Automating Workflows
Up to this point, you should have created the following five R scripts:
| File | Description | Phase |
|---|---|---|
download.R | Downloads the data from Inside Airbnb and stores as csv format | Input |
clean.R | Preprocesses the raw data into an aggregated format ready for analysis and visualisation | Transformation |
pivot_table.R | Create a pivot table for the number of reviews by region across time | Transformation |
plot_all.R | Create a line chart for the total number of reviews in a city across time | Output |
plot_Amsterdam.R | Create a line chart for the number of reviews for the top 3 neighborhoods in Amsterdam | Output |
As you've worked through the set of exercises, you've repeatedly built on preliminary results.

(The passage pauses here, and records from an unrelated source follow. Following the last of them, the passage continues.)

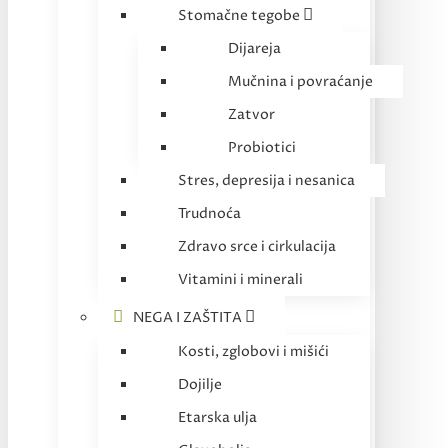
Stomačne tegobe
Dijareja
Mučnina i povraćanje
Zatvor
Probiotici
Stres, depresija i nesanica
Trudnoća
Zdravo srce i cirkulacija
Vitamini i minerali
NEGA I ZAŠTITA
Kosti, zglobovi i mišići
Dojilje
Etarska ulja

For example, the plot for the top 3 cities in Amsterdam (plot_Amsterdam.pdf) could only be created once the pivot_table.csv file had been generated. In a similar way, the preprocessing pipeline (clean.R) could only take place once the data (listings.csv & reviews.csv) had been downloaded. These dependencies have been depicted in the figure below.

Revisit the study notes on "Automating your Pipeline" and write a makefile that captures the end-to-end process (from download.R to plot_all.pdf & plot_Amsterdam.pdf). Also, add an all and clean phony target.
Exercise
Swap the url_listings and url_reviews for a historical dataset of Amsterdam from the previous year (gather the links from the "show archived page"). Run make again in the root directory.
Do the same for a recent Airbnb dataset from New York. If done correctly, it should not take more than a minute (power to automation!). Do your workflows still run as expected? How about the plot_Amsterdam.R file? Why is that?